General characteristics. Structure:

Active ingredient: 5 mg of a Vinpocetine in 1 ml of solution.

Excipients: benzyl alcohol, sodium sulfite, sorbitol, tartaric acid, water for an injection.

Pharmacological properties:

Pharmacodynamics. Bravinton selectively improves a blood stream in a brain and portability of cerebral ischemia. The mechanism is caused by direct spazmolitichny myotropic action on brain vessels. Strengthens a regional blood stream in an ishemizovaniye to a brain zone, causes insignificant lowering of arterial pressure. The Vinpocetine improves microcirculation in brain tissues, slows down aggregation of thrombocytes, reduces viscosity of blood.

Increases resistance of cells of a brain to a hypoxia, strengthens aerobic process of utilization of glucose. Stimulates also anaerobic metabolism of glucose in way braking of phosphodiesterase and stimulation of adenylatecyclase that leads to accumulation in cells of a brain of cyclic AMF. Raises contents of catecholamines in a brain.

Pharmacokinetics. At parenteral administration the volume of distribution reaches 5,3 l/kg.

Indications to use:

- acute and chronic insufficiency of cerebral circulation;

- for decrease in mental and neurologic symptoms of cerebral insufficiency (memory disturbance, dizziness, the main pain, disturbances of the movement);

- at atherosclerotic and angiospastichny changes of mesh and vascular covers of an eye, at degenerative changes of a macula lutea, at secondary glaucoma, with partial fibrinferments of vessels;

- at decrease in hearing of a vascular or toxic origin, Menyer's disease, a sonitus.

Route of administration and doses:

Bravinton solution to infusions of 0,5% is applied only in slow drop infusion. An initial daily dose for adults - 20 mg (contents of 2 ampoules are dissolved in 500-1000 ml of infusion solution). Further the daily dose makes 30 mg (contents of 3 ampoules in 500-1000 ml of infusion solution). If necessary and satisfactory portability of drug the daily dose at careful increase entered intravenously for the tenth day can reach 1 mg/kg of body weight.

Treatment is continued by 10-14 days, gradually reducing a dose before drug withdrawal. After improvement of a clinical picture pass to administration of drug inside (tablets).

Features of use:

At a hemorrhagic cerebral stroke parenteral use of drug is possible only after disappearance of acute manifestations (in 5-7 days).

Side effects:

Perhaps insignificant lowering of arterial pressure, tachycardia, seldom premature ventricular contraction.
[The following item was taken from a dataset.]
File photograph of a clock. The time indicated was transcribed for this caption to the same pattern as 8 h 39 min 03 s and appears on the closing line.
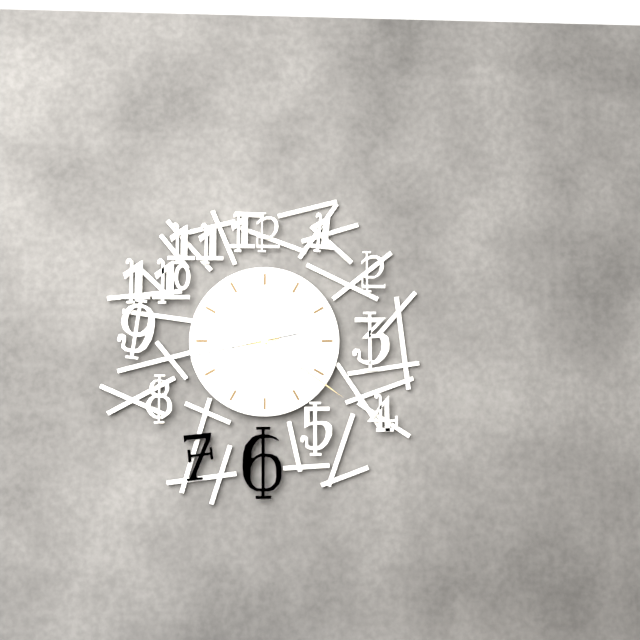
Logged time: 8 h 21 min 43 s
Interaction with other medicines:

The increased risk of bleedings against the background of parenteral administration of heparin.

Contraindications:

Heavy course of coronary heart disease, arrhythmia, periods of pregnancy and feeding by a breast.

Overdose:

In case of overdose (a lowering of arterial pressure, disturbance of a rhythm) of treatment symptomatic.

Storage conditions:

Drug should be kept in dry, protected from light and the place, unavailable to children, at the room temperature. A period of storage - 2 years.

Issue conditions:

According to the recipe

Packaging:

In ampoules on 2 ml, in a blister strip packaging of 5 ampoules, in a cardboard pack 2 packagings.